Provided material START
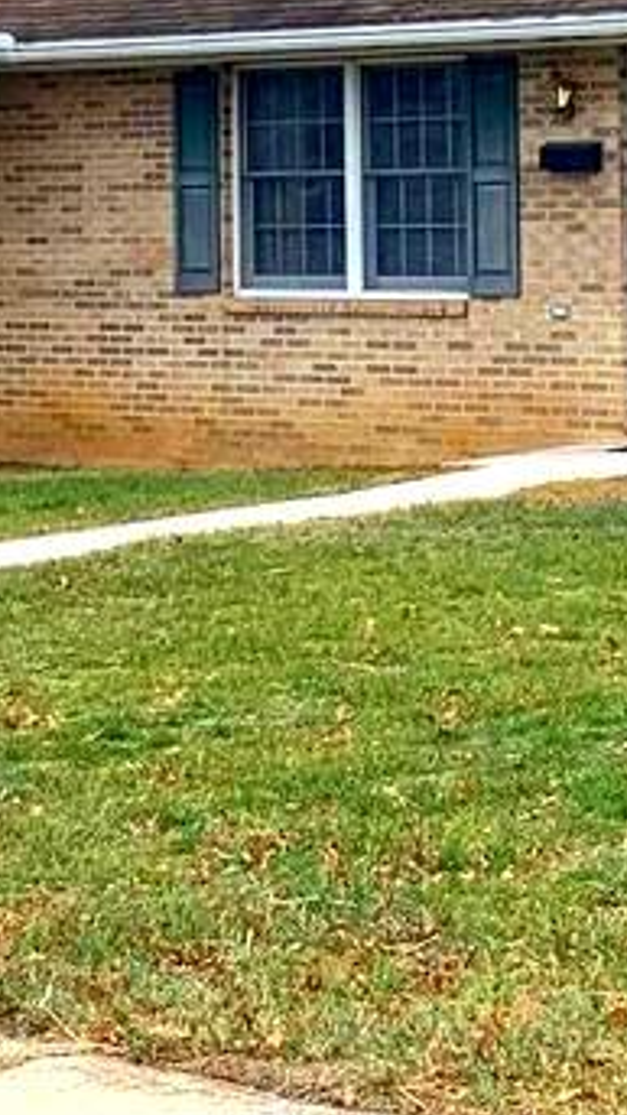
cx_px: 494
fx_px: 3516
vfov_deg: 17.7
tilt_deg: +0.3
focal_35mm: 119
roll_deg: +0.2
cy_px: 91
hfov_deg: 10.2
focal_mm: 4.25
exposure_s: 1/1387
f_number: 1.8
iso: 25
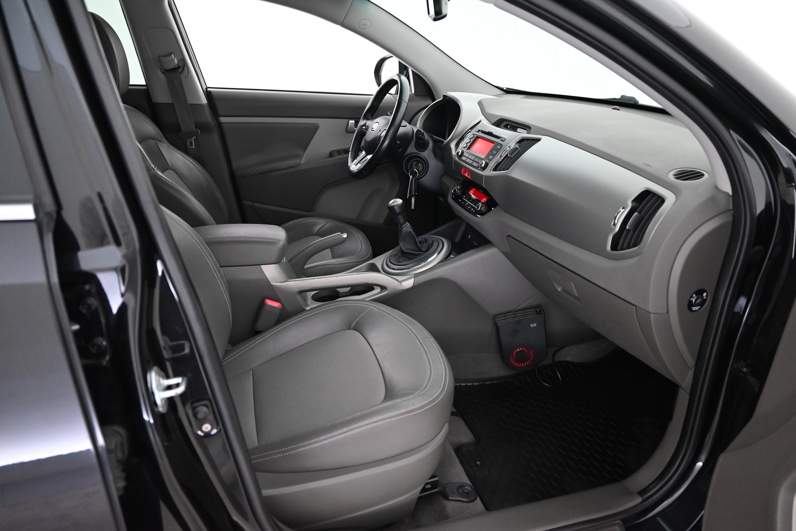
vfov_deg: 53.1
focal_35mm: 24
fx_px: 531
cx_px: 398
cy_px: 266
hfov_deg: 73.7
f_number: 4
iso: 4500
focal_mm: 24
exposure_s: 1/60
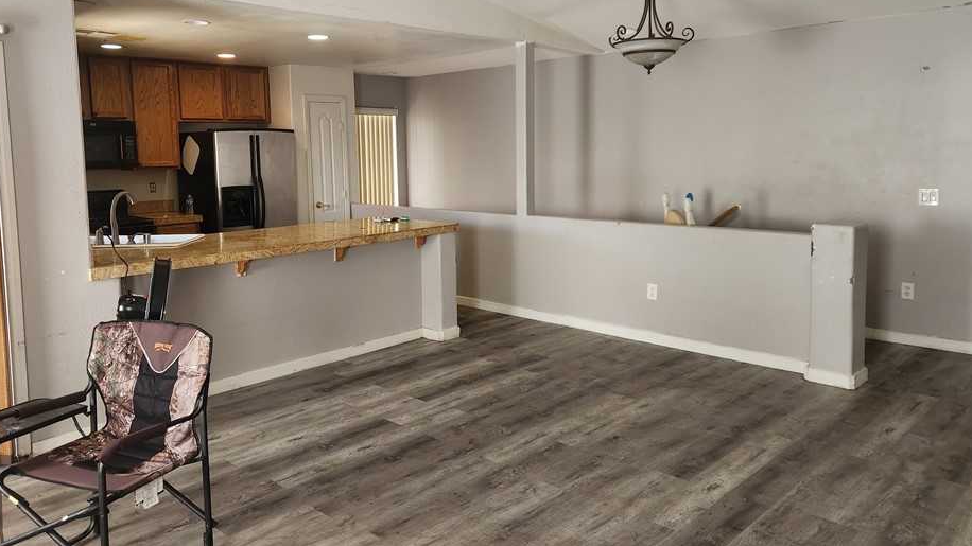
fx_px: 722
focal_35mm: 28
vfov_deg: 41.2
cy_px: 210
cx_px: 444
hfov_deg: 67.8
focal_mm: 5.4
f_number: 1.8
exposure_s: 1/120
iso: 250
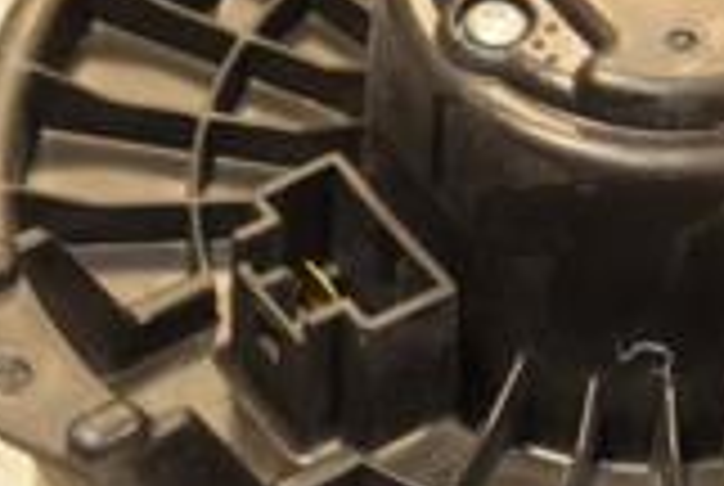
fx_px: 5054
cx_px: 594
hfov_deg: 8.2
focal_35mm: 251
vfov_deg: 5.5
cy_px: 184
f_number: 5
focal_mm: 45
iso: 800
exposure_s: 1/200
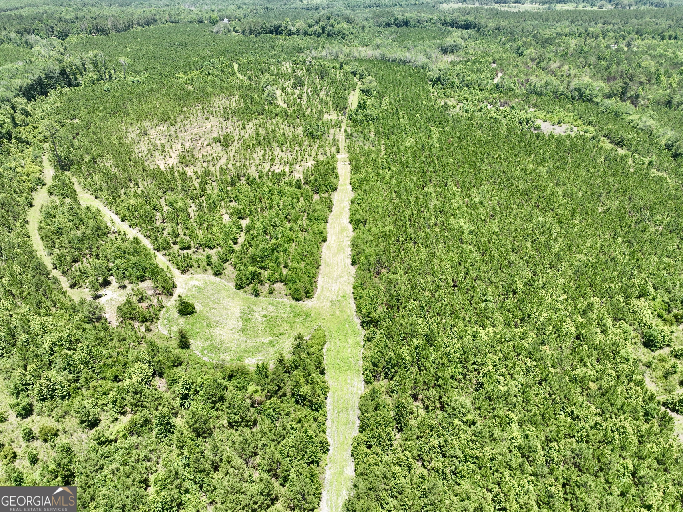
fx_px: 473
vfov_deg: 56.8
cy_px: 256
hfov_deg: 71.6
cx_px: 342
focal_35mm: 24
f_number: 2.8
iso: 110
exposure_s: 1/800
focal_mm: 12.29
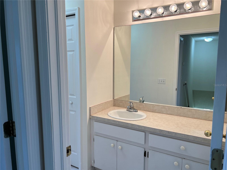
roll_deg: -0.4
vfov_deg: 53.1
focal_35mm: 26
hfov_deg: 67.3
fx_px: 170
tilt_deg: -9.1
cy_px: 85
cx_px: 114
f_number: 1.5
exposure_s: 1/120
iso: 50
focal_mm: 5.7
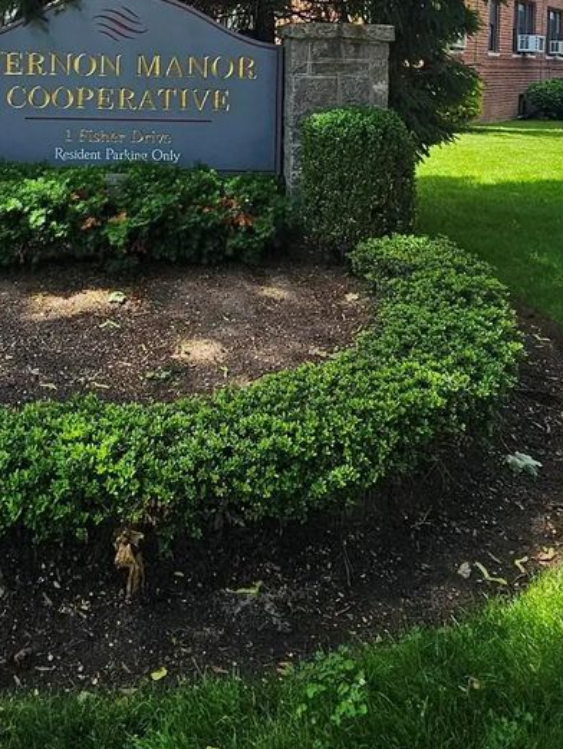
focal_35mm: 34
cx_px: 184
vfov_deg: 48.6
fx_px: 737
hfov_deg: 41.2
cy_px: 84
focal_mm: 2.2
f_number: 2.2
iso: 50
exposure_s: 1/900
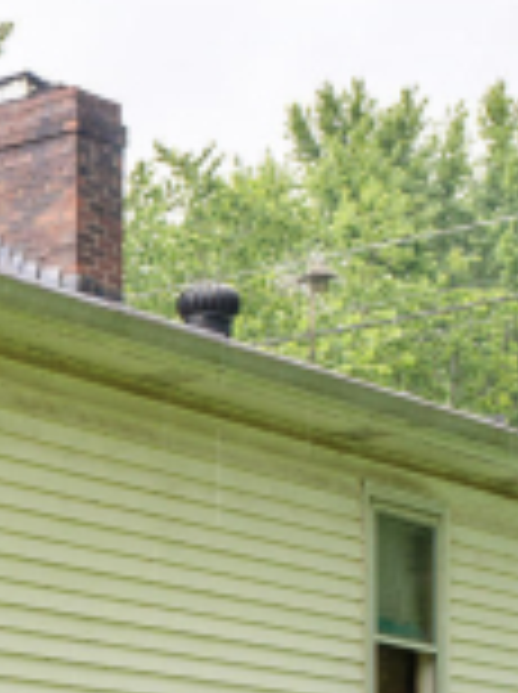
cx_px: -401
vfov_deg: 14.2
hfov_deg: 10.3
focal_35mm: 136
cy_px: 734
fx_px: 2721
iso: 125
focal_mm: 29
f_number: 4
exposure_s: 1/80
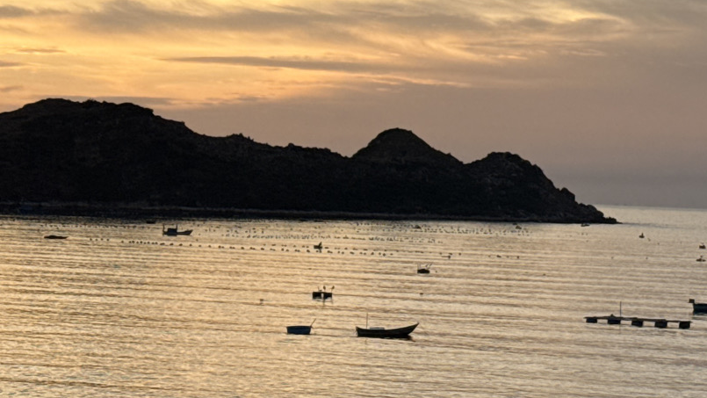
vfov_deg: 9.3
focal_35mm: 130
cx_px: 731
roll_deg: -2.2
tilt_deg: +4.3
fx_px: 2437
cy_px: 54
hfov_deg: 16.1
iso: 64
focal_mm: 6.76
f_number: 1.78
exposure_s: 1/1264
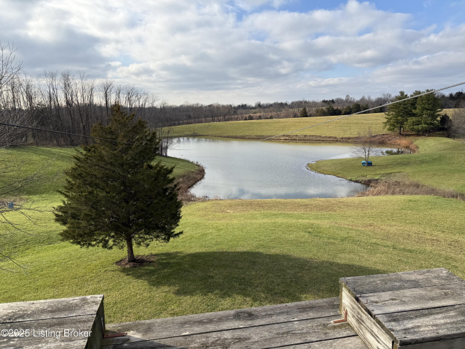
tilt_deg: -12.0
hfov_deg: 71.6
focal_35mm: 24
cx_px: 232
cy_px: 174
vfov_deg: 56.8
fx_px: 322
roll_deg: +1.4
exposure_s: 1/2907
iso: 80
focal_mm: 6.76
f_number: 1.78
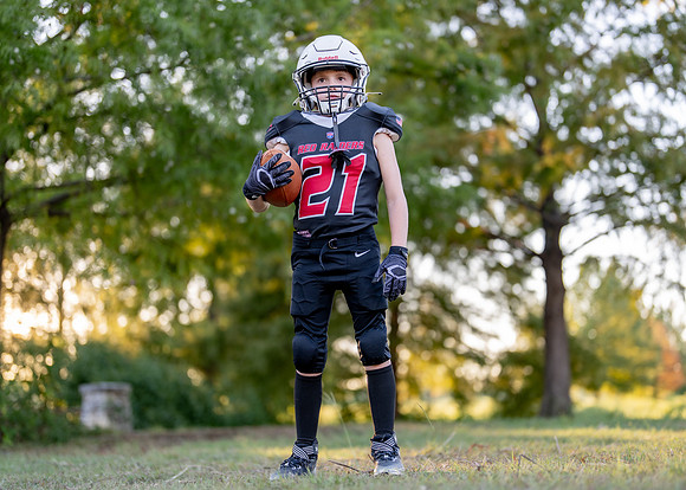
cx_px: 355
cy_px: 252
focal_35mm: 55
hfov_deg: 35.4
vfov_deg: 25.7
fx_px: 1074
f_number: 1.2
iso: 100
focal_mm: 50
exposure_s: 1/400
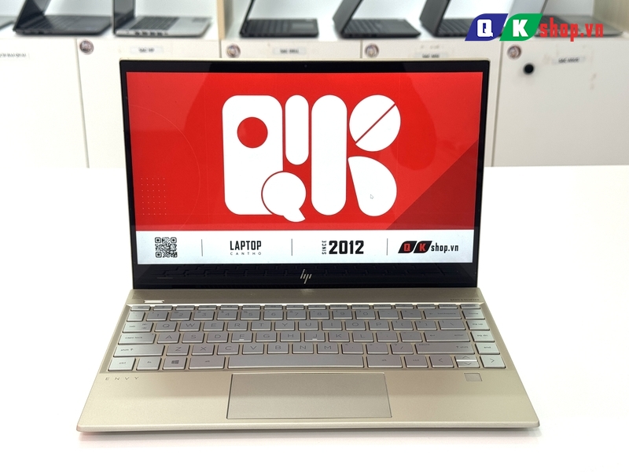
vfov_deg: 30.3
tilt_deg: -20.8
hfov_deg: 39.7
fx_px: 872
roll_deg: +1.0
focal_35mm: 48
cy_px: 236
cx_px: 314
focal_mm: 6.76
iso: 50
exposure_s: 1/144
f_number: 1.78
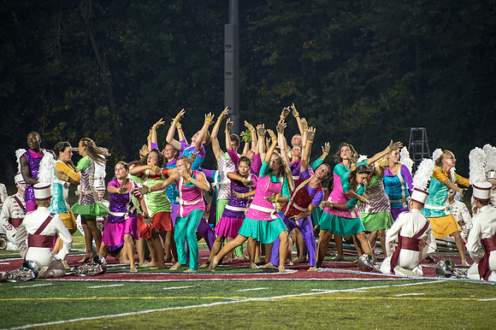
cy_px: 165
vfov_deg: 7.0
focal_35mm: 195
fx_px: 2685
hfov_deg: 10.6
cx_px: 248
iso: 4500
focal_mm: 195
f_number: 5.3
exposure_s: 1/200
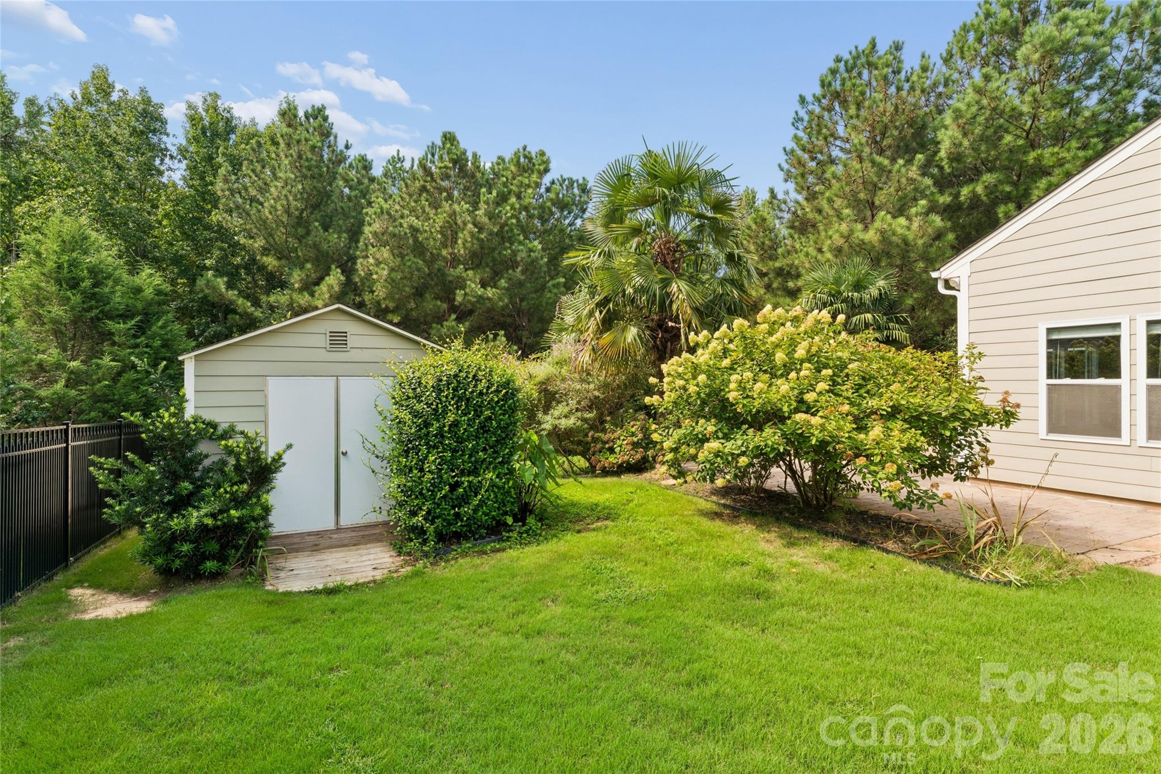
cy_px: 387
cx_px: 580
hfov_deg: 90.6
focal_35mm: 18
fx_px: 574
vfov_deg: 68.0
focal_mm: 17.8
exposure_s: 1/6
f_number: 22
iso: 100
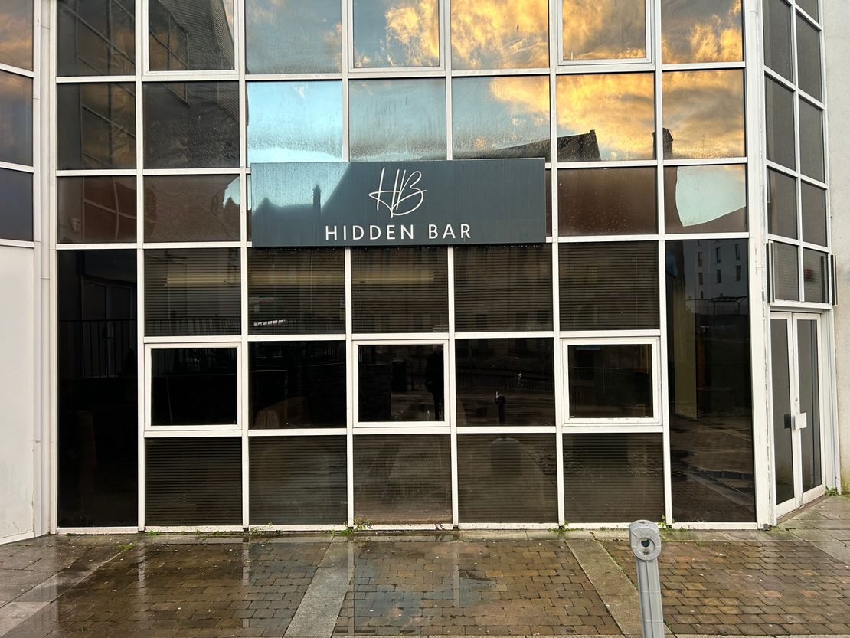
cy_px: 319
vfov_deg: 53.1
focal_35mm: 26
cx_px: 425
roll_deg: +0.5
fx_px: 639
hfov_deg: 67.3
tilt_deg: -0.3
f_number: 1.5
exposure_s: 1/121
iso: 125
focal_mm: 5.7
Provided material END
- How to complete this task: From the first line to the last, set down the records above exactly and skip the pictures.

- Answer section:
cx_px: 494
fx_px: 3516
vfov_deg: 17.7
tilt_deg: +0.3
focal_35mm: 119
roll_deg: +0.2
cy_px: 91
hfov_deg: 10.2
focal_mm: 4.25
exposure_s: 1/1387
f_number: 1.8
iso: 25
vfov_deg: 53.1
focal_35mm: 24
fx_px: 531
cx_px: 398
cy_px: 266
hfov_deg: 73.7
f_number: 4
iso: 4500
focal_mm: 24
exposure_s: 1/60
fx_px: 722
focal_35mm: 28
vfov_deg: 41.2
cy_px: 210
cx_px: 444
hfov_deg: 67.8
focal_mm: 5.4
f_number: 1.8
exposure_s: 1/120
iso: 250
fx_px: 5054
cx_px: 594
hfov_deg: 8.2
focal_35mm: 251
vfov_deg: 5.5
cy_px: 184
f_number: 5
focal_mm: 45
iso: 800
exposure_s: 1/200
fx_px: 473
vfov_deg: 56.8
cy_px: 256
hfov_deg: 71.6
cx_px: 342
focal_35mm: 24
f_number: 2.8
iso: 110
exposure_s: 1/800
focal_mm: 12.29
roll_deg: -0.4
vfov_deg: 53.1
focal_35mm: 26
hfov_deg: 67.3
fx_px: 170
tilt_deg: -9.1
cy_px: 85
cx_px: 114
f_number: 1.5
exposure_s: 1/120
iso: 50
focal_mm: 5.7
focal_35mm: 34
cx_px: 184
vfov_deg: 48.6
fx_px: 737
hfov_deg: 41.2
cy_px: 84
focal_mm: 2.2
f_number: 2.2
iso: 50
exposure_s: 1/900
cx_px: -401
vfov_deg: 14.2
hfov_deg: 10.3
focal_35mm: 136
cy_px: 734
fx_px: 2721
iso: 125
focal_mm: 29
f_number: 4
exposure_s: 1/80
vfov_deg: 9.3
focal_35mm: 130
cx_px: 731
roll_deg: -2.2
tilt_deg: +4.3
fx_px: 2437
cy_px: 54
hfov_deg: 16.1
iso: 64
focal_mm: 6.76
f_number: 1.78
exposure_s: 1/1264
tilt_deg: -12.0
hfov_deg: 71.6
focal_35mm: 24
cx_px: 232
cy_px: 174
vfov_deg: 56.8
fx_px: 322
roll_deg: +1.4
exposure_s: 1/2907
iso: 80
focal_mm: 6.76
f_number: 1.78
cx_px: 355
cy_px: 252
focal_35mm: 55
hfov_deg: 35.4
vfov_deg: 25.7
fx_px: 1074
f_number: 1.2
iso: 100
focal_mm: 50
exposure_s: 1/400
vfov_deg: 30.3
tilt_deg: -20.8
hfov_deg: 39.7
fx_px: 872
roll_deg: +1.0
focal_35mm: 48
cy_px: 236
cx_px: 314
focal_mm: 6.76
iso: 50
exposure_s: 1/144
f_number: 1.78
cy_px: 165
vfov_deg: 7.0
focal_35mm: 195
fx_px: 2685
hfov_deg: 10.6
cx_px: 248
iso: 4500
focal_mm: 195
f_number: 5.3
exposure_s: 1/200
cy_px: 387
cx_px: 580
hfov_deg: 90.6
focal_35mm: 18
fx_px: 574
vfov_deg: 68.0
focal_mm: 17.8
exposure_s: 1/6
f_number: 22
iso: 100
cy_px: 319
vfov_deg: 53.1
focal_35mm: 26
cx_px: 425
roll_deg: +0.5
fx_px: 639
hfov_deg: 67.3
tilt_deg: -0.3
f_number: 1.5
exposure_s: 1/121
iso: 125
focal_mm: 5.7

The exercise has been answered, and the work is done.